◆ **GIVEN PASSAGE**
====
In Bergamo, Memory Of Coffin-filled Trucks Still Haunts
Images of army trucks transporting piled-up coffins out of the Italian town of Bergamo provided a shocking testament to the horrors of coronavirus and one year on, the memories are still raw.
At the height of the pandemic last year, Father Marco Bergamelli was blessing coffins every 10 minutes in the northern Italian city.
"This place was full of coffins, there were 132 lined up at the foot of the altar," he said, opening the doors of the church at the Monumentale cemetery to AFP.
"At the beginning, the trucks came at night, nobody was supposed to know the coffins were being taken elsewhere."
The camouflaged vehicles took away up to 70 coffins a day from the church, where they were collected after the local mortuaries filled up.
The coffins were transported to cemeteries in other northern cities such as Bologna and Ferrara.
Many of the bodies that remained in Bergamo were buried in haste, often without headstones but with signs bearing photos and names of the deceased.
Almost everyone in the town lost a member of their family, a friend, colleague, or neighbour.
In March 2020 alone, 670 people died in the city of 120,000 inhabitants and almost 6,000 in the province of the same name -- five or six times the normal toll for that time of year.
====
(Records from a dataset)
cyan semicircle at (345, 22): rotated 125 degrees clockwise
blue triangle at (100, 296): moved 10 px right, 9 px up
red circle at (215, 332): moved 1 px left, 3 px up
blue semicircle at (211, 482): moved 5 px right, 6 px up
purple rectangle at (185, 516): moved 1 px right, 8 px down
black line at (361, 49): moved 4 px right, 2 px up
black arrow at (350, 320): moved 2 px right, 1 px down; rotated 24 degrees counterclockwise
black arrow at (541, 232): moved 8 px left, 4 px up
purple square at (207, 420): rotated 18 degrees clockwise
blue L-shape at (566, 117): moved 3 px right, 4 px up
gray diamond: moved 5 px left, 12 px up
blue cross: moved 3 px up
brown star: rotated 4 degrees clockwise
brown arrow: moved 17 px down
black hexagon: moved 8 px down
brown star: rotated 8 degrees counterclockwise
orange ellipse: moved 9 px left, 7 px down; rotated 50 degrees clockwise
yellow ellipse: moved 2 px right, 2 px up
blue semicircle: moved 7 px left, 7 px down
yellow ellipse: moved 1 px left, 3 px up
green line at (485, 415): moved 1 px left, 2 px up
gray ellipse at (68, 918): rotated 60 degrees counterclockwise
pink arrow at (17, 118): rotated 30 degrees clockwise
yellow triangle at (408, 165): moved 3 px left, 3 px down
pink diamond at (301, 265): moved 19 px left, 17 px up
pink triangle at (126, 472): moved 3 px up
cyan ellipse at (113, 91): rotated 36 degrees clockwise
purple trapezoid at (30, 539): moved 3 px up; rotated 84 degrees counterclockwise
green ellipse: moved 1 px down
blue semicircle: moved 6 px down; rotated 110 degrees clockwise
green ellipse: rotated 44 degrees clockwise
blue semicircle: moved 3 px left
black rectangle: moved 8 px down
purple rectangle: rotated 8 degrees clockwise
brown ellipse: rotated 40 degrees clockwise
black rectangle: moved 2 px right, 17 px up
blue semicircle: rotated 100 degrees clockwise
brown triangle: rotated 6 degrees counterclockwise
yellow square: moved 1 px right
====
◆ **EXPLORE THE MATERIAL**
1. In the article on Bergamo, shorten the paragraph that begins "In March 2020 alone" into one brief sentence that keeps its figures.
2. Carry the article on Bergamo forward from the point where it stops.

◆ **SOLVED PROBLEMS**
1. In March 2020, 670 people died in Bergamo, a city of 120,000, and almost 6,000 died across the province, five or six times the usual toll for that time of year.

2.
"People saw their loved ones leave in an ambulance with a fever, and they were returned as ashes in an urn, without ever being able to say goodbye," said the 66-year-old Bergamelli.
"It was like wartime."
Prime Minister Mario Draghi visited Bergamo Thursday to mark a national day of remembrance for the victims of the coronavirus pandemic, which has killed 103,000 people in Italy, according to official statistics.
"This place is a symbol of the pain of an entire nation," Draghi said after laying a wreath of flowers at the cemetery and joining a minute of silence for the dead.
But a grim sense of deja vu pervades the area, as the city is once again locked down along with most of the country amid a fresh wave of infections.
At the Seriate hospital east of the city, the intensive care unit is once again at capacity, its eight beds occupied by coronavirus patients, even if numbers are lower than last year.
"Covid is more aggressive now, with many cases of the new English variant," said Roberto Keim, the unit's director.
There are many here who criticise authorities for acting too slowly to recognise the scale of the crisis last year and not imposing swift restrictions to stem the virus' spread, including banning gatherings.
"At the beginning of March, we saw people going to funerals for victims of Covid, and themselves dying a few weeks later," said Roberta Caprini of the Generli Funeral Home.
The 38-year-old was left to manage unprecedented demand for the family business after her father and uncle both contracted coronavirus. They later recovered.
"Normally, we organise about 1,400 burials a year. But in March 2020, we did 1,000," she said.
To allow relatives in quarantine to say their final goodbyes, Caprini had the hearse pass underneath their balconies, and took photos of the dead herself.
But proper mourning was impossible for many.
"We spent a month not knowing where my father's body was," said Luca Fusco, recalling the 85-year-old's death in a care home on March 11, 2020.
Fusco's son Stefano created a Facebook group demanding justice for the dead, which now has 70,000 members.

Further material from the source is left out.